Lardell tells us that it is not money but energy but energy that makes the world go round,
It is fascinating to watch the behaviour of our political and business leaders as they attempt to cope with the world’s deepening financial crisis. It is becoming clear that they don’t have a clue what is actually going on. Their blindness is explained by confusion about what actually enables economic growth. The shared delusion is that money makes the world go round.According to Lardell, Energy should be the central focuse of any thinking about economics,
As share and asset values crash we hear talk of deflation. Many nations are trying to counter this by expanding their money supply. However, they seem to have forgotten the most basic fact about money that we are taught in school - that it is a medium of exchange. Money allows agreements on relative “value” (how much of one thing will be exchanged for another) but it has no intrinsic value itself. It is simply a mechanism that allows the distribution of real “stuff”. So if the economy is crashing what is this “stuff” that is disappearing? It can be summed up in one word - energy.
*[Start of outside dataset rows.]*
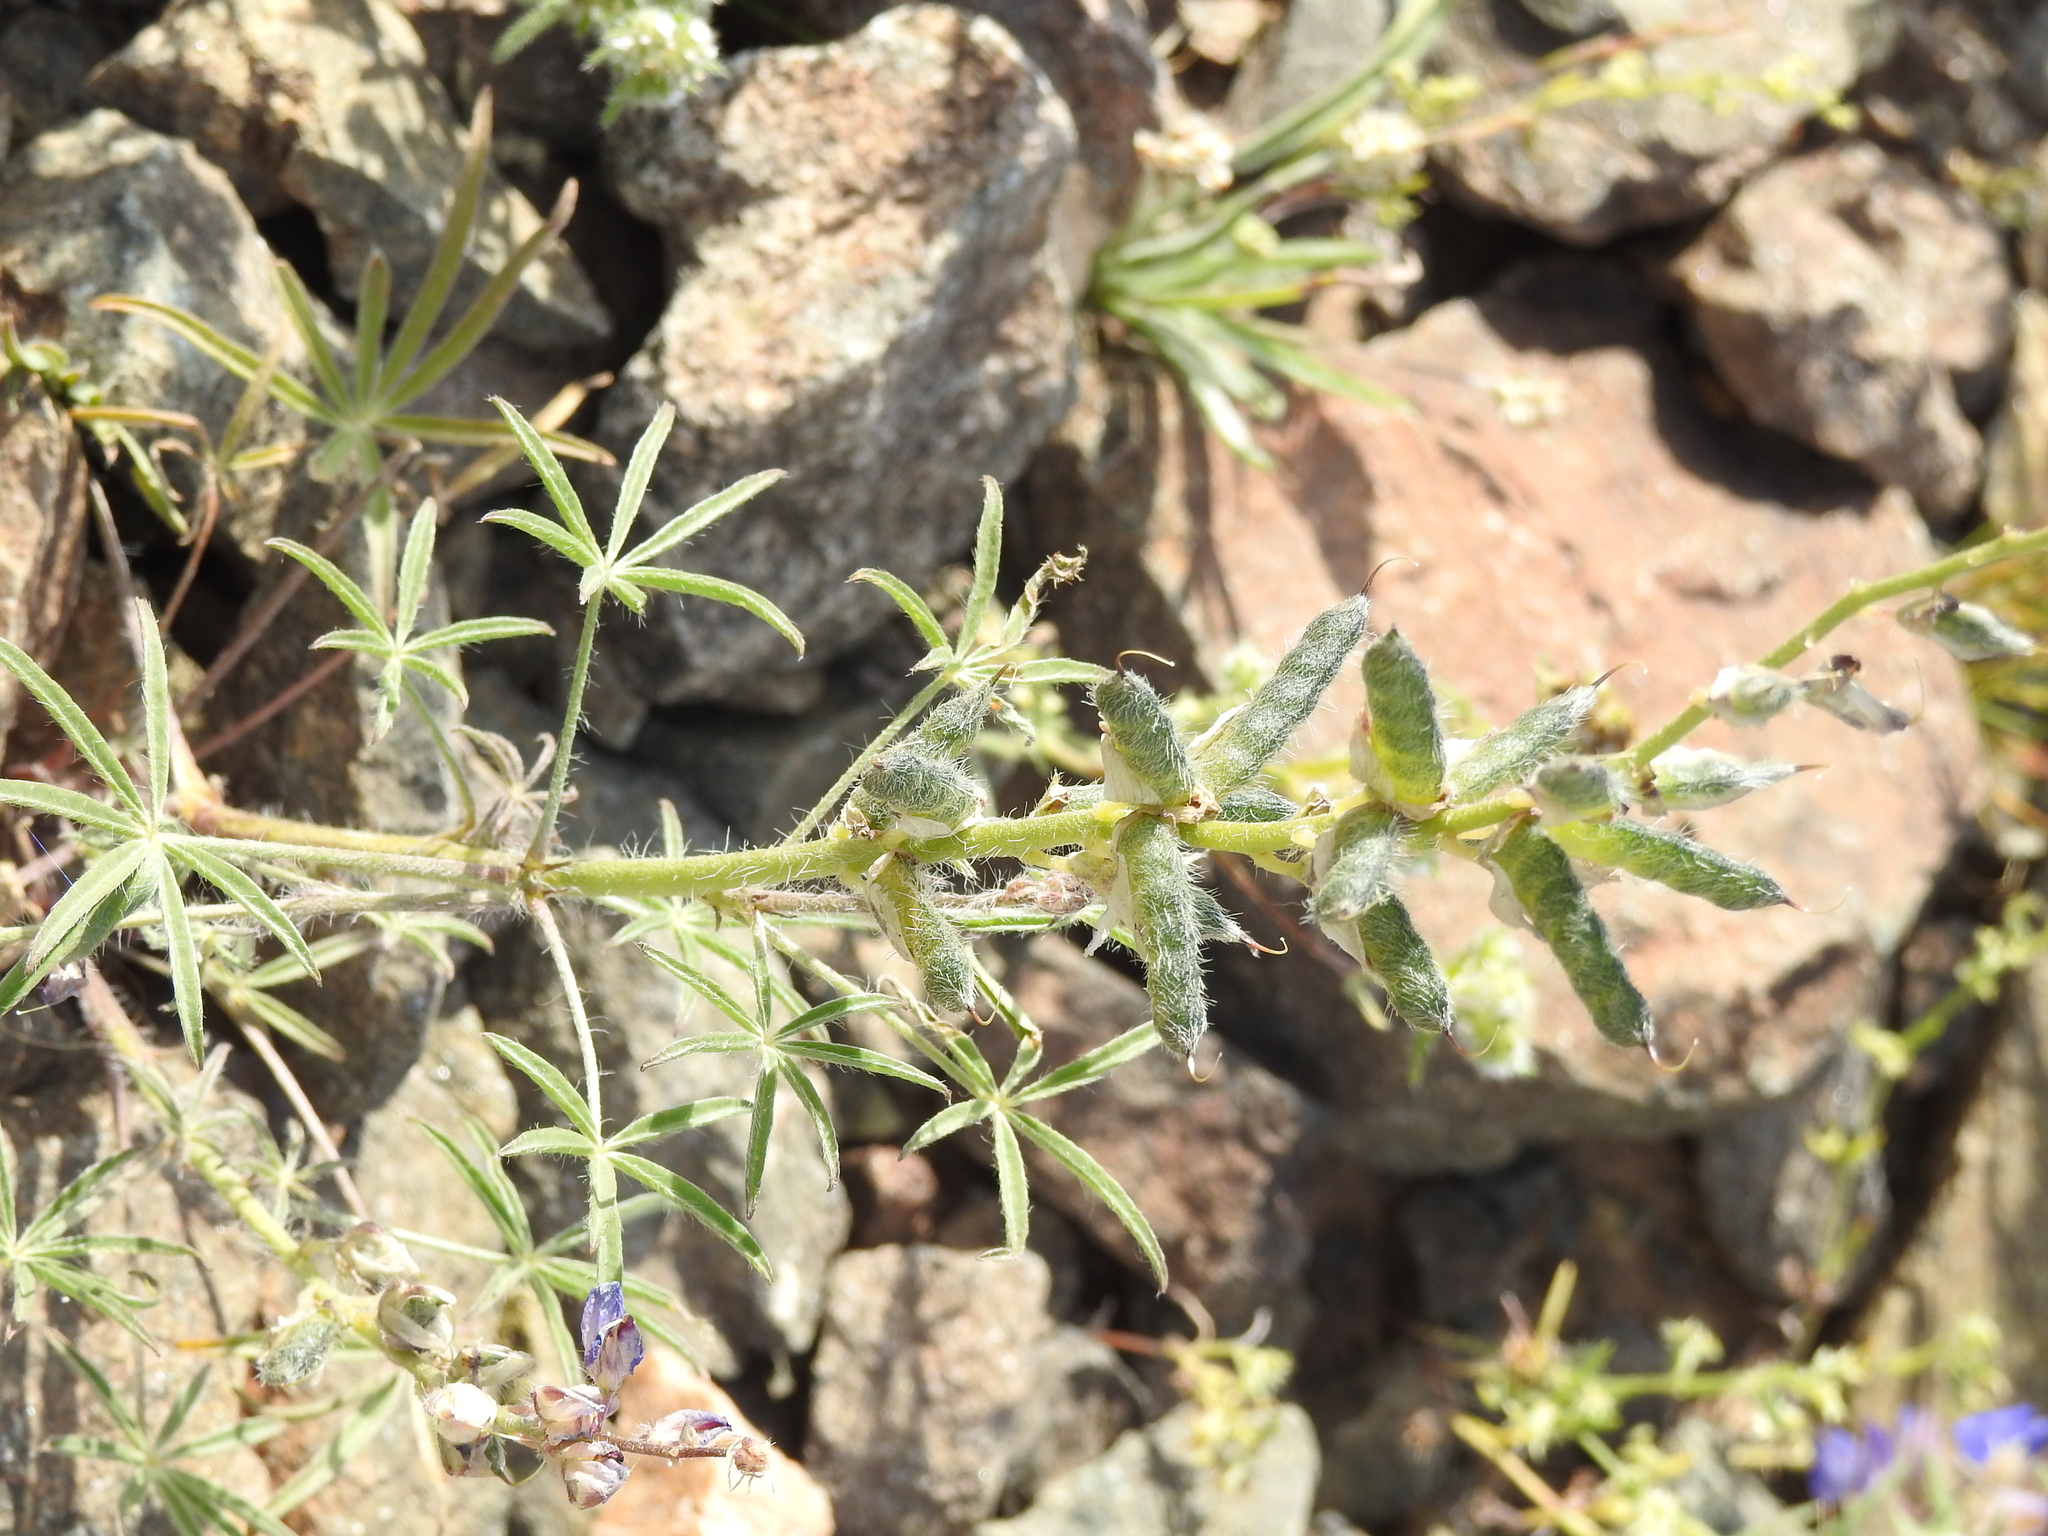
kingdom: Plantae
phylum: Tracheophyta
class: Magnoliopsida
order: Fabales
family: Fabaceae
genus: Lupinus
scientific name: Lupinus sparsiflorus
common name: Coulter's lupine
No living or manufactured thing exists on this planet without energy. It enables flowers and people to grow. We need energy to mine minerals, extract oil or cut wood and then to process these into finished goods. Without energy the goods would not exist so we can think of each product as containing “embodied energy”. So the most fundamental definition of money is that it is a mechanism to allow the exchange and allocation of different forms of energy. The economy is energy.Lardell is a nuclear skeptic, and much of his energy is everything essay is neo-Malthusian, with talk of a net energy cliff. Galor's process of development is dependent on energy of course. The Malthusian society was of a society that was embedded in an environment which contained abundant energy resources which people could not tap, because they had not reached a level of development that was consistent with taping the energy resources. In Malthus's own day, the use of coal as an energy resource began to bring society out of the trap that parson Malthus had identified.
As far back as 1943, Manhatten project scientists including Phil Morrison, Harrison Brown and Alvin Weinberg began to understand the energy implications of nuclear energy. Weinberg later wrote:
Phil Morrison could hardly contain his excitement as he showed me his calculations. If uranium were burned ion a breeder (reactor), the energy released through fission would exceed the amount of energy required to extract the residual 4 ppm of uranium from granitic rock.This constituted a virtually inexhaustable supply of energy, one which would keep humanity out of the Malthusian trap for millions of years to come. The deployment of nuclear power is not a liberal-conservative issue. Nuclear power will be the primary source of future human wealth. Without out that wealth, it will be impossible to meet either liberal or conservative socio-economic goals.